--- PROBLEM DESCRIPTION ---
Below are some entries. Copy each line that holds the string "control".

--- Stored items from a collection ---
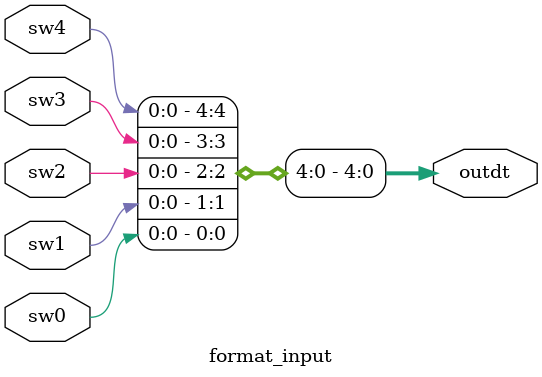
<source format=v>
module format_input(sw4,sw3,sw2,sw1,sw0,outdt);
	input sw4,sw3,sw2,sw1,sw0;
	output [31:0] outdt;
	assign outdt[4]=sw4;
	assign outdt[3]=sw3;
	assign outdt[2]=sw2;
	assign outdt[1]=sw1;
	assign outdt[0]=sw0;
endmodule
</source>
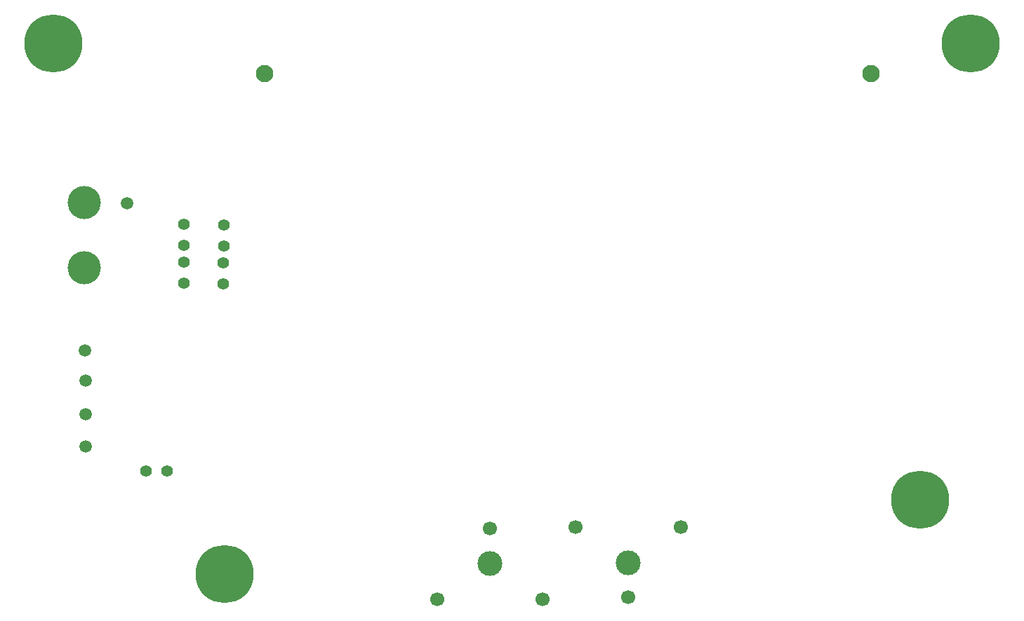
<source format=gbr>
%TF.GenerationSoftware,KiCad,Pcbnew,8.0.8*%
%TF.CreationDate,2025-08-06T16:05:48-04:00*%
%TF.ProjectId,pcie,70636965-2e6b-4696-9361-645f70636258,rev?*%
%TF.SameCoordinates,Original*%
%TF.FileFunction,Soldermask,Bot*%
%TF.FilePolarity,Negative*%
%FSLAX46Y46*%
G04 Gerber Fmt 4.6, Leading zero omitted, Abs format (unit mm)*
G04 Created by KiCad (PCBNEW 8.0.8) date 2025-08-06 16:05:48*
%MOMM*%
%LPD*%
G01*
G04 APERTURE LIST*
%ADD10C,7.000000*%
%ADD11C,1.400000*%
%ADD12C,1.500000*%
%ADD13C,4.000000*%
%ADD14C,2.100000*%
%ADD15C,1.700000*%
%ADD16C,3.000000*%
G04 APERTURE END LIST*
D10*
%TO.C,*%
X234540000Y-85100000D03*
%TD*%
%TO.C,*%
X240640000Y-30000000D03*
%TD*%
%TO.C,*%
X130000000Y-30000000D03*
%TD*%
%TO.C,REF\u002A\u002A*%
X150640000Y-94100000D03*
%TD*%
D11*
%TO.C,REF\u002A\u002A*%
X141180000Y-81650000D03*
X143720000Y-81650000D03*
%TD*%
%TO.C,REF\u002A\u002A*%
X150525000Y-51910000D03*
X150525000Y-54450000D03*
%TD*%
%TO.C,REF\u002A\u002A*%
X150520000Y-56490000D03*
X150520000Y-59030000D03*
%TD*%
%TO.C,REF\u002A\u002A*%
X145720000Y-56385000D03*
X145720000Y-58925000D03*
%TD*%
%TO.C,REF\u002A\u002A*%
X145725000Y-51805000D03*
X145725000Y-54345000D03*
%TD*%
D12*
%TO.C,REF\u002A\u002A*%
X133825000Y-67075000D03*
%TD*%
%TO.C,REF\u002A\u002A*%
X133925000Y-74775000D03*
%TD*%
%TO.C,REF\u002A\u002A*%
X133875000Y-78625000D03*
%TD*%
%TO.C,REF\u002A\u002A*%
X133875000Y-70675000D03*
%TD*%
D13*
%TO.C,REF\u002A\u002A*%
X133750000Y-57100000D03*
%TD*%
D12*
%TO.C,REF\u002A\u002A*%
X138900000Y-49300000D03*
%TD*%
D13*
%TO.C,REF\u002A\u002A*%
X133750000Y-49200000D03*
%TD*%
D14*
%TO.C,J2*%
X228600000Y-33600000D03*
X155450000Y-33600000D03*
%TD*%
D15*
%TO.C,J1*%
X205680000Y-88370000D03*
X199300000Y-96840000D03*
D16*
X199300000Y-92750000D03*
D15*
X192960000Y-88390000D03*
X189020000Y-97080000D03*
D16*
X182640000Y-92760000D03*
D15*
X182640000Y-88560000D03*
X176300000Y-97100000D03*
%TD*%
M02*

</source>
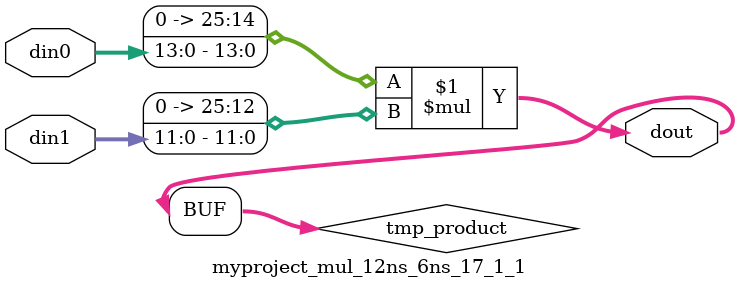
<source format=v>

`timescale 1 ns / 1 ps

 module myproject_mul_12ns_6ns_17_1_1(din0, din1, dout);
parameter ID = 1;
parameter NUM_STAGE = 0;
parameter din0_WIDTH = 14;
parameter din1_WIDTH = 12;
parameter dout_WIDTH = 26;

input [din0_WIDTH - 1 : 0] din0; 
input [din1_WIDTH - 1 : 0] din1; 
output [dout_WIDTH - 1 : 0] dout;

wire signed [dout_WIDTH - 1 : 0] tmp_product;
























assign tmp_product = $signed({1'b0, din0}) * $signed({1'b0, din1});











assign dout = tmp_product;





















endmodule

</source>
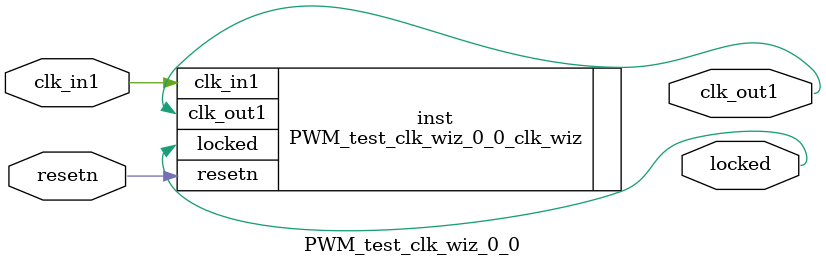
<source format=v>


`timescale 1ps/1ps

(* CORE_GENERATION_INFO = "PWM_test_clk_wiz_0_0,clk_wiz_v6_0_11_0_0,{component_name=PWM_test_clk_wiz_0_0,use_phase_alignment=true,use_min_o_jitter=false,use_max_i_jitter=false,use_dyn_phase_shift=false,use_inclk_switchover=false,use_dyn_reconfig=false,enable_axi=0,feedback_source=FDBK_AUTO,PRIMITIVE=MMCM,num_out_clk=1,clkin1_period=10.000,clkin2_period=10.000,use_power_down=false,use_reset=true,use_locked=true,use_inclk_stopped=false,feedback_type=SINGLE,CLOCK_MGR_TYPE=NA,manual_override=false}" *)

module PWM_test_clk_wiz_0_0 
 (
  // Clock out ports
  output        clk_out1,
  // Status and control signals
  input         resetn,
  output        locked,
 // Clock in ports
  input         clk_in1
 );

  PWM_test_clk_wiz_0_0_clk_wiz inst
  (
  // Clock out ports  
  .clk_out1(clk_out1),
  // Status and control signals               
  .resetn(resetn), 
  .locked(locked),
 // Clock in ports
  .clk_in1(clk_in1)
  );

endmodule

</source>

--- EXPECTED ANSWER ---
  // Status and control signals
  // Status and control signals               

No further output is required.